Monday, September 21, 2015

Changes in Hearing: Tips + Tricks to Chemo

One side effect from chemotherapy that you may not have heard about, is changes in hearing. Certain types of chemotherapy treatments can cause hearing loss. We have found an astounding overview of this side effect from Chemocare.

Lets take a brief look at Chemocare's Hearing Loss Summary...

What is hearing loss, and what is the relationship of hearing loss to chemotherapy?
  • Hearing loss occurs as a result of many different things. Hearing loss may be associated with age, or as a result of certain chemotherapy treatments or medications. By the age of 75, many have some sort of hearing loss. 
  • Many diseases can cause hearing loss. This includes Meniere's disease, an inner ear disease. 
  • There are many different types of hearing loss. They may include: 
    • Presbycusis - This is a word that means "hearing loss." This is the normal loss of hearing and sound detection that comes with age. If you have presbycusis, it becomes harder to hear people if there is background noise. High-pitched sounds also become "muffled."  
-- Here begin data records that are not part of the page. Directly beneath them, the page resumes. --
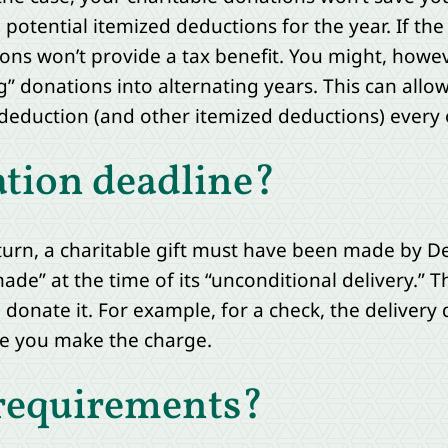
potential itemized deductions for the year. If the 
ons won’t provide a tax benefit. You might, howev
” donations into alternating years. This can allo
deduction (and other itemized deductions) every 
ation deadline?
turn, a charitable gift must have been made by D
made” at the time of its “unconditional delivery.” 
nate it. For example, for a check, the delivery da
ate you make the charge.
 requirements?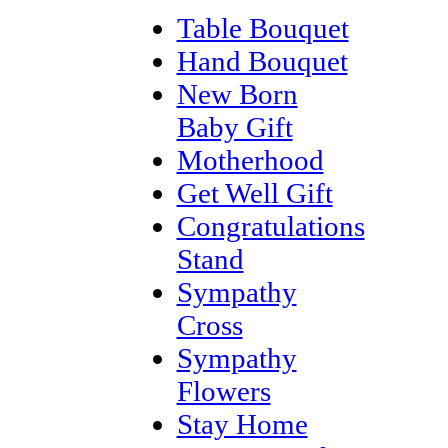
Table Bouquet
Hand Bouquet
New Born
Baby Gift
Motherhood
Get Well Gift
Congratulations
Stand
Sympathy
Cross
Sympathy
Flowers
Stay Home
    • Sensory hearing loss - occurs when there is a more central problem. Certain diseases, infections, or damage to the cells that help you to hear sounds may cause this.  
    • Conduction hearing loss - occurs as a result of a blockage in your ear. This may be from earwax, infection, a foreign body, or tumor. This can be resolved by treating the cause of the hearing loss.
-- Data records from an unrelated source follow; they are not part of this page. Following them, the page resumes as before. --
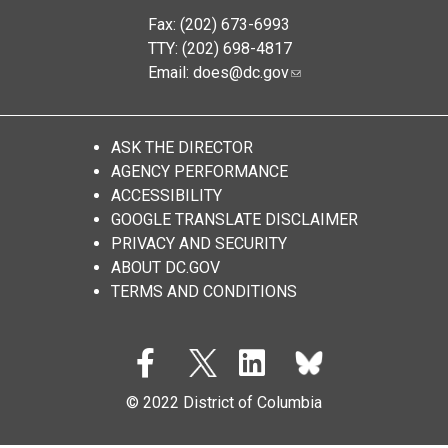
Fax: (202) 673-6993
TTY: (202) 698-4817
Email:
does@dc.gov
ASK THE DIRECTOR
AGENCY PERFORMANCE
ACCESSIBILITY
GOOGLE TRANSLATE DISCLAIMER
PRIVACY AND SECURITY
ABOUT DC.GOV
TERMS AND CONDITIONS
© 2022 District of Columbia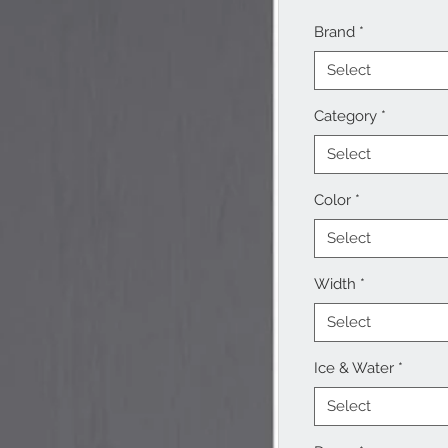
Brand
*
Select
Category
*
Select
Color
*
Select
Width
*
Select
Ice & Water
*
Select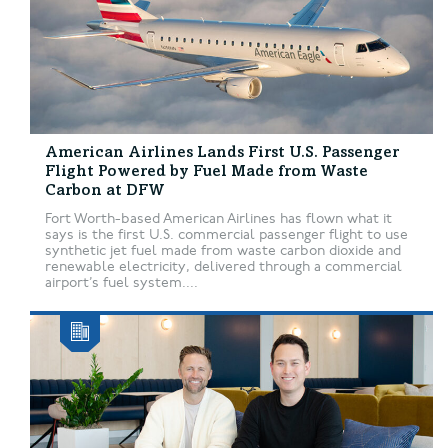
American Airlines Lands First U.S. Passenger
Flight Powered by Fuel Made from Waste
Carbon at DFW
Fort Worth-based American Airlines has flown what it
says is the first U.S. commercial passenger flight to use
synthetic jet fuel made from waste carbon dioxide and
renewable electricity, delivered through a commercial
airport’s fuel system....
Some common medications that cause hearing loss may include:
  • Cisplatin chemotherapy 
  • Diuretics or "water pills" such as furosemide (Lasix®), in high doses. 
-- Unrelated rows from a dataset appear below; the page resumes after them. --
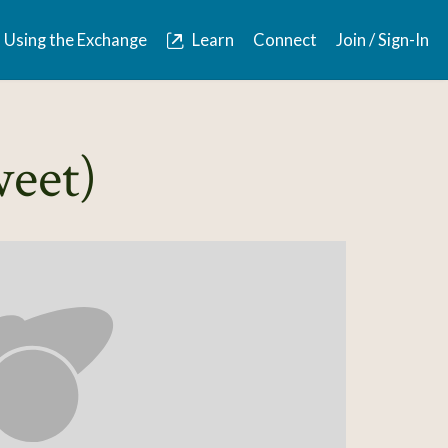
Using the Exchange
Learn
Connect
Join / Sign-In
weet)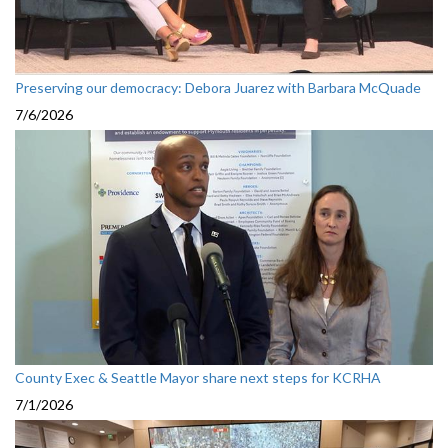
Preserving our democracy: Debora Juarez with Barbara McQuade
7/6/2026
County Exec & Seattle Mayor share next steps for KCRHA
7/1/2026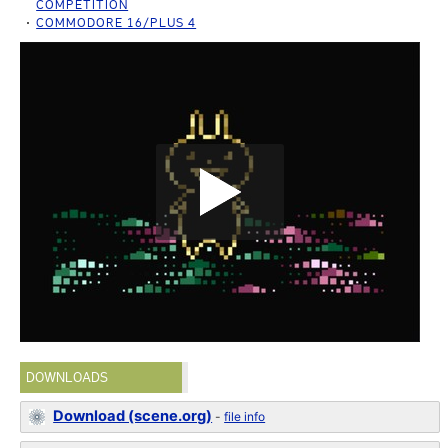
COMPETITION
COMMODORE 16/PLUS 4
DOWNLOADS
Download (scene.org)
-
file info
  • Antibiotics, such as gentamycin, tobramycin or streptomycin.  
  • Ototoxicity is something that occurs after you have received medications that have caused you to lose your hearing, or feel dizzy.  Ototoxicity following the use of certain medications may be due to a long-term exposure to these drugs. Your risk for developing ototoxicity increases as the drug accumulates in your body.  
  • Ototoxicity may also come from receiving high doses of an ototoxic drug at one time, which may damage certain cells in your inner ear. The hearing loss you experience as a result of medications may be irreversible.
  • Things you can do to minimize hearing loss due to chemotherapy:
    • It is important to notify your healthcare provider if you notice any change in the hearing loss you are experiencing.  Also, notify your healthcare provider if you have any loss of vision, dizziness, or if your symptoms become more severe, and do not improve.   
    • If your hearing loss is caused by a build-up of wax, there are many over the counter eardrops available for you to use. Discuss this with your healthcare provider. 
    • Tell people that you have trouble hearing sounds. Discuss ways for them to speak, so you can hear them more clearly. Some suggestions include: 
      • Tell them to speak slowly, and clearly, and not to shout. Shouting creates high-pitched sounds that could make it harder for you to hear what they are saying. 
      • Encourage the use of gestures, if you find it helpful.  
      • Many people have trouble hearing consonants. Tell them to enunciate, or pronounce their words more slowly and clearly.  
      • With severe hearing loss, lip reading and sign language may be helpful.
    • Depending on the cause of your hearing loss, hearing aids may be useful to better your hearing. Hearing aids use an amplifier to pick up sound, and help to make sounds clearer. There are many forms of hearing aids available today. Seek assistance from a hearing aid specialist, who will help you to select the best kind of hearing aid, to suit your needs. 
    • Even with hearing aids, it may still be difficult for you to understand what people are saying to you. If you do not understand someone who is speaking to you, ask him or her to clarify what is being said. Tell them what parts of the sentence you were able to understand.  
    • If you have Meneire's disease, your doctor or healthcare provider may tell you to limit the amount of salt you eat in a day, and prescribe anti-nausea or anti-vertigo medications, along with a medication to help your body rid itself of salt and fluids. The goal is to decrease the pressure of your inner ear, and to control the dizziness you may be experiencing, in addition to the hearing loss    
    • It is important to follow all the instructions your healthcare provides. 
    • Make sure to keep all appointments.  
    • Do not share your medications with anyone.